Paulo Maria de Aragão (*)

A natureza é pródiga em processos de sobrevivência. Admirável é o fenômeno do mimetismo por meio do qual certos animais safam-se do perigo ou atacam a presa, assumindo parecenças e características do meio ambiente.

No relacionamento humano, esse fenômeno é imitado por falsificação; não importam os meios: acende-se uma vela para Deus, e outra para o Diabo.

Nesse palco metamórfico, no baile das aparências, as mariposas volteiam. Suavemente pousam nas mesas, hábeis no falar sobre a generosidade da alma e a perfeição da virtude.
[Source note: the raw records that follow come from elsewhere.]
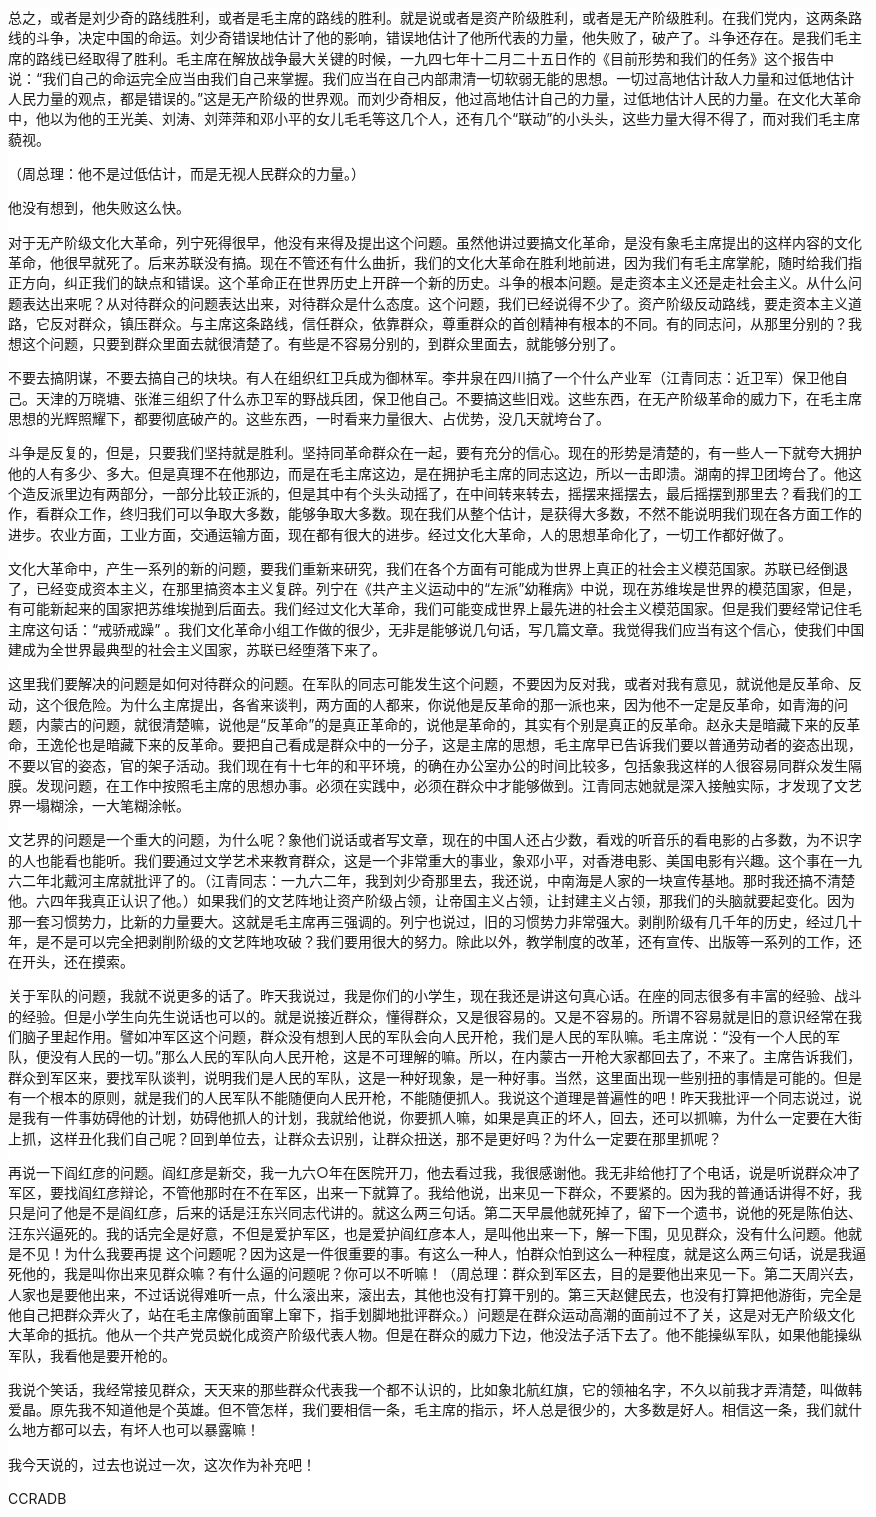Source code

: 总之，或者是刘少奇的路线胜利，或者是毛主席的路线的胜利。就是说或者是资产阶级胜利，或者是无产阶级胜利。在我们党内，这两条路线的斗争，决定中国的命运。刘少奇错误地估计了他的影响，错误地估计了他所代表的力量，他失败了，破产了。斗争还存在。是我们毛主席的路线已经取得了胜利。毛主席在解放战争最大关键的时候，一九四七年十二月二十五日作的《目前形势和我们的任务》这个报告中说：“我们自己的命运完全应当由我们自己来掌握。我们应当在自己内部肃清一切软弱无能的思想。一切过高地估计敌人力量和过低地估计人民力量的观点，都是错误的。”这是无产阶级的世界观。而刘少奇相反，他过高地估计自己的力量，过低地估计人民的力量。在文化大革命中，他以为他的王光美、刘涛、刘萍萍和邓小平的女儿毛毛等这几个人，还有几个“联动”的小头头，这些力量大得不得了，而对我们毛主席藐视。

（周总理：他不是过低估计，而是无视人民群众的力量。）

他没有想到，他失败这么快。

对于无产阶级文化大革命，列宁死得很早，他没有来得及提出这个问题。虽然他讲过要搞文化革命，是没有象毛主席提出的这样内容的文化革命，他很早就死了。后来苏联没有搞。现在不管还有什么曲折，我们的文化大革命在胜利地前进，因为我们有毛主席掌舵，随时给我们指正方向，纠正我们的缺点和错误。这个革命正在世界历史上开辟一个新的历史。斗争的根本问题。是走资本主义还是走社会主义。从什么问题表达出来呢？从对待群众的问题表达出来，对待群众是什么态度。这个问题，我们已经说得不少了。资产阶级反动路线，要走资本主义道路，它反对群众，镇压群众。与主席这条路线，信任群众，依靠群众，尊重群众的首创精神有根本的不同。有的同志问，从那里分别的？我想这个问题，只要到群众里面去就很清楚了。有些是不容易分别的，到群众里面去，就能够分别了。

不要去搞阴谋，不要去搞自己的块块。有人在组织红卫兵成为御林军。李井泉在四川搞了一个什么产业军（江青同志：近卫军）保卫他自己。天津的万晓塘、张淮三组织了什么赤卫军的野战兵团，保卫他自己。不要搞这些旧戏。这些东西，在无产阶级革命的威力下，在毛主席思想的光辉照耀下，都要彻底破产的。这些东西，一时看来力量很大、占优势，没几天就垮台了。

斗争是反复的，但是，只要我们坚持就是胜利。坚持同革命群众在一起，要有充分的信心。现在的形势是清楚的，有一些人一下就夸大拥护他的人有多少、多大。但是真理不在他那边，而是在毛主席这边，是在拥护毛主席的同志这边，所以一击即溃。湖南的捍卫团垮台了。他这个造反派里边有两部分，一部分比较正派的，但是其中有个头头动摇了，在中间转来转去，摇摆来摇摆去，最后摇摆到那里去？看我们的工作，看群众工作，终归我们可以争取大多数，能够争取大多数。现在我们从整个估计，是获得大多数，不然不能说明我们现在各方面工作的进步。农业方面，工业方面，交通运输方面，现在都有很大的进步。经过文化大革命，人的思想革命化了，一切工作都好做了。

文化大革命中，产生一系列的新的问题，要我们重新来研究，我们在各个方面有可能成为世界上真正的社会主义模范国家。苏联已经倒退了，已经变成资本主义，在那里搞资本主义复辟。列宁在《共产主义运动中的“左派”幼稚病》中说，现在苏维埃是世界的模范国家，但是，有可能新起来的国家把苏维埃抛到后面去。我们经过文化大革命，我们可能变成世界上最先进的社会主义模范国家。但是我们要经常记住毛主席这句话：“戒骄戒躁” 。我们文化革命小组工作做的很少，无非是能够说几句话，写几篇文章。我觉得我们应当有这个信心，使我们中国建成为全世界最典型的社会主义国家，苏联已经堕落下来了。

这里我们要解决的问题是如何对待群众的问题。在军队的同志可能发生这个问题，不要因为反对我，或者对我有意见，就说他是反革命、反动，这个很危险。为什么主席提出，各省来谈判，两方面的人都来，你说他是反革命的那一派也来，因为他不一定是反革命，如青海的问题，内蒙古的问题，就很清楚嘛，说他是“反革命”的是真正革命的，说他是革命的，其实有个别是真正的反革命。赵永夫是暗藏下来的反革命，王逸伦也是暗藏下来的反革命。要把自己看成是群众中的一分子，这是主席的思想，毛主席早已告诉我们要以普通劳动者的姿态出现，不要以官的姿态，官的架子活动。我们现在有十七年的和平环境，的确在办公室办公的时间比较多，包括象我这样的人很容易同群众发生隔膜。发现问题，在工作中按照毛主席的思想办事。必须在实践中，必须在群众中才能够做到。江青同志她就是深入接触实际，才发现了文艺界一塌糊涂，一大笔糊涂帐。

文艺界的问题是一个重大的问题，为什么呢？象他们说话或者写文章，现在的中国人还占少数，看戏的听音乐的看电影的占多数，为不识字的人也能看也能听。我们要通过文学艺术来教育群众，这是一个非常重大的事业，象邓小平，对香港电影、美国电影有兴趣。这个事在一九六二年北戴河主席就批评了的。（江青同志：一九六二年，我到刘少奇那里去，我还说，中南海是人家的一块宣传基地。那时我还搞不清楚他。六四年我真正认识了他。）如果我们的文艺阵地让资产阶级占领，让帝国主义占领，让封建主义占领，那我们的头脑就要起变化。因为那一套习惯势力，比新的力量要大。这就是毛主席再三强调的。列宁也说过，旧的习惯势力非常强大。剥削阶级有几千年的历史，经过几十年，是不是可以完全把剥削阶级的文艺阵地攻破？我们要用很大的努力。除此以外，教学制度的改革，还有宣传、出版等一系列的工作，还在开头，还在摸索。

关于军队的问题，我就不说更多的话了。昨天我说过，我是你们的小学生，现在我还是讲这句真心话。在座的同志很多有丰富的经验、战斗的经验。但是小学生向先生说话也可以的。就是说接近群众，懂得群众，又是很容易的。又是不容易的。所谓不容易就是旧的意识经常在我们脑子里起作用。譬如冲军区这个问题，群众没有想到人民的军队会向人民开枪，我们是人民的军队嘛。毛主席说：“没有一个人民的军队，便没有人民的一切。”那么人民的军队向人民开枪，这是不可理解的嘛。所以，在内蒙古一开枪大家都回去了，不来了。主席告诉我们，群众到军区来，要找军队谈判，说明我们是人民的军队，这是一种好现象，是一种好事。当然，这里面出现一些别扭的事情是可能的。但是有一个根本的原则，就是我们的人民军队不能随便向人民开枪，不能随便抓人。我说这个道理是普遍性的吧！昨天我批评一个同志说过，说是我有一件事妨碍他的计划，妨碍他抓人的计划，我就给他说，你要抓人嘛，如果是真正的坏人，回去，还可以抓嘛，为什么一定要在大街上抓，这样丑化我们自己呢？回到单位去，让群众去识别，让群众扭送，那不是更好吗？为什么一定要在那里抓呢？

再说一下阎红彦的问题。阎红彦是新交，我一九六○年在医院开刀，他去看过我，我很感谢他。我无非给他打了个电话，说是听说群众冲了军区，要找阎红彦辩论，不管他那时在不在军区，出来一下就算了。我给他说，出来见一下群众，不要紧的。因为我的普通话讲得不好，我只是问了他是不是阎红彦，后来的话是汪东兴同志代讲的。就这么两三句话。第二天早晨他就死掉了，留下一个遗书，说他的死是陈伯达、汪东兴逼死的。我的话完全是好意，不但是爱护军区，也是爱护阎红彦本人，是叫他出来一下，解一下围，见见群众，没有什么问题。他就是不见！为什么我要再提 这个问题呢？因为这是一件很重要的事。有这么一种人，怕群众怕到这么一种程度，就是这么两三句话，说是我逼死他的，我是叫你出来见群众嘛？有什么逼的问题呢？你可以不听嘛！（周总理：群众到军区去，目的是要他出来见一下。第二天周兴去，人家也是要他出来，不过话说得难听一点，什么滚出来，滚出去，其他也没有打算干别的。第三天赵健民去，也没有打算把他游街，完全是他自己把群众弄火了，站在毛主席像前面窜上窜下，指手划脚地批评群众。）问题是在群众运动高潮的面前过不了关，这是对无产阶级文化大革命的抵抗。他从一个共产党员蜕化成资产阶级代表人物。但是在群众的威力下边，他没法子活下去了。他不能操纵军队，如果他能操纵军队，我看他是要开枪的。

我说个笑话，我经常接见群众，天天来的那些群众代表我一个都不认识的，比如象北航红旗，它的领袖名字，不久以前我才弄清楚，叫做韩爱晶。原先我不知道他是个英雄。但不管怎样，我们要相信一条，毛主席的指示，坏人总是很少的，大多数是好人。相信这一条，我们就什么地方都可以去，有坏人也可以暴露嘛！

我今天说的，过去也说过一次，这次作为补充吧！

CCRADB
Movem-se conforme sopra o vento e, quando este muda de direção, acompanham o seu sopro, mudando também a retórica. Tão desprezíveis gestos equivalem a fazer passar moedas de cobre como moedas de ouro. Isso é degradante.

Pela duplicidade de atos, acha-se aí a duplicidade própria da natureza humana, que se exercita mediante exímias encenações. Miméticas mariposas, voláteis e espertas, buscam a luz noturna das reuniões falazes, esquecendo a verdadeira luz da manhã. Será que a claridade do dia as deixa mais sensíveis ao piar das corujas e a outros predadores naturais? Ausentam-se a sabedoria e a autenticidade.

As pessoas querem ser o que não são.  Atributos inerentes à espécie humana, como decência e justiça, a cada dia, caem pelos desvãos do esquecimento, enquanto a irrealidade é vendida em belas embalagens, prosperando a mentira e o fingimento

A vida continua, rareiam os autênticos apóstolos do bem. É a época da subversão de valores. Parece que a verdade só é conhecida na linguagem poética, porquanto os ditos humanos só imitam a parte boa dos animais para desvirtuá-la.

Por que não tiram o mesmo proveito e a mesma lição de vida do joão-de-barro, que constrói o ninho como uma bela obra de arte? Da aranha que tece delgados fios? Por que não imitam a lealdade canina e a própria amizade entre animais de espécies distintas?

Ao final, relembro aqui Cazuza: “Pra que mentir/ fingir que perdoou…/ pra que usar de tanta educação, pra destilar terceiras intenções… /Devagarinho, flor em flor entre os meus inimigos, beija-flor”.

(*) Advogado, professor e membro do Conselho Estadual da OAB-CE.